Tencent Earnings Preview: Gaming and Working From Home During COVID-19 Will Push Earnings Up
Tencent OTCMKTS:TCEHY, HKG:0700 is scheduled to report earnings before the market opens in New York on March 18, and the company is predicted to post solid profits as its cloud services and gaming division is in peak demand as people in China self-isolate during the COVID-19 pandemic.
Driving this expected growth in earnings is an uptick in demand for Tencent’s work platform WeChat Work as well as Tencent Conference. According to data from SensorTower, downloads for both spiked in early February as most of China was put into lockdown and quarantine and white-collar workers forced to work from home. The data shows that downloads of WeChat Work hit approximately 400,000 a day in early February before spiking again in mid-February as quarantine orders cascaded around the country. Downloads for Tencent Conference followed a similar pattern, as did downloads for Alibaba-owned DingTalk.
Gaming also enjoyed a similar spike, however as the pandemic wore on, downloads slid as the install base reached its peak and gamers got bored of the available titles. According to Sensor Tower data, by the end of last week, Peacekeeper Elite was down 12% while Honor of Kings slid 34%. Given that China is only now slowly getting back to work, Tencent will be facing a backlog of license approvals for its co-owned games from the US such as the new Call of Duty mobile game.

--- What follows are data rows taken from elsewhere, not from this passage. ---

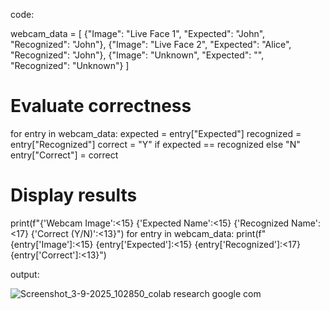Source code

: code:

webcam_data = [
    {"Image": "Live Face 1", "Expected": "John", "Recognized": "John"},
    {"Image": "Live Face 2", "Expected": "Alice", "Recognized": "John"},
    {"Image": "Unknown", "Expected": "", "Recognized": "Unknown"}
]

# Evaluate correctness
for entry in webcam_data:
    expected = entry["Expected"]
    recognized = entry["Recognized"]
    correct = "Y" if expected == recognized else "N"
    entry["Correct"] = correct

# Display results
print(f"{'Webcam Image':<15} {'Expected Name':<15} {'Recognized Name':<17} {'Correct (Y/N)':<13}")
for entry in webcam_data:
    print(f"{entry['Image']:<15} {entry['Expected']:<15} {entry['Recognized']:<17} {entry['Correct']:<13}")   

output:

![Screenshot_3-9-2025_102850_colab research google com](https://github.com/user-attachments/assets/7db9ade7-a2f9-4dd9-8bbb-747ed8785d61)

During the past quarter, Tencent also won approval to publish two additional Nintendo Switch games (it brought the console into China as a joint venture with Nintendo TYO:7974 Super Mario Odyssey and Mario Kart 8 Deluxe, bringing the total number of approved games to three.
Analysts are predicting earnings per share to come in at 39 cents for the quarter, which would represent a 30% growth in revenue compared to March 2019, the same time last year. Last quarter -- at the height of the trade war -- Tencent reported revenue slightly under expectations with earnings of 36 cents per share on revenue of $13.75 billion. Analysts expected adjusted earnings of 36 cents but revenue of $13.9 billion. Despite the narrative of the trade war casting a shadow on earnings of Chinese companies revenue still jumped 21%.

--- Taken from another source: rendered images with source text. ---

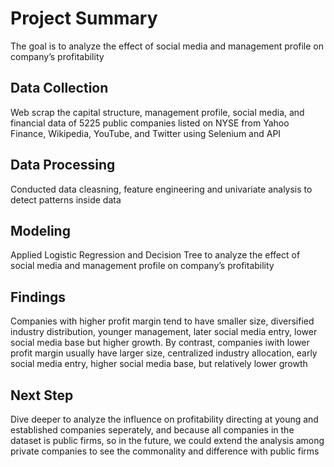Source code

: # Project Summary
The goal is to analyze the effect of social media and management profile on company’s profitability

## Data Collection
Web scrap the capital structure, management profile, social media, and financial data of 5225 public companies listed on NYSE from Yahoo Finance, Wikipedia, YouTube, and Twitter using Selenium and API

## Data Processing
Conducted data cleasning, feature engineering and univariate analysis to detect patterns inside data

## Modeling 
Applied Logistic Regression and Decision Tree to analyze the effect of social media and management profile on
company’s profitability

## Findings
Companies with higher profit margin tend to have smaller size, diversified industry distribution, younger management, later social media entry, lower social media base but higher growth. By contrast, companies iwith lower profit margin usually have larger size, centralized industry allocation, early social media entry, higher social media base, but relatively lower growth

## Next Step
Dive deeper to analyze the influence on profitability directing at young and established companies seperately, and because all companies in the dataset is public firms, so in the future, we could extend the analysis among private companies to see the commonality and difference with public firms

How Are the Funds Treating Tencent?
It’s too early to tell how US-based institutional investors would be treating Tencent in response to the outbreak of COVID-19, as the funds won’t be filing the required disclosures until next month. However, in response to Tencent’s latest earnings, institutions trimmed down their holdings between the end of September and December 31 2019 by approximately 1.7%. This is a non-substantial fluctuation and may simply be the product of seasonal realignment by fund managers.
Over in Hong Kong, many of the largest institutional investors trimmed their holdings of Tencent stock between January 1 and March 17 while HSBC increased its holdings from nearly 1.7 million shares on Jan 1 to 2.5 million on March 17. This means that the bank when from owning 18% of its shares to approximately 26.4%. Standard Chartered nearly cut its holdings dramatically, as it owned 1.2 million shares on January 1, or 12.8% of shares, and as of March 17 owned just over 456,000,000 shares or 4.78%.
While many Hong Kong-based fund managers trimmed their holdings of Tencent, HSBC bought up what was available so the overall reduction in holdings follows a similar pattern to that of the US.
Tencent is due to report earnings before the bell on March 18.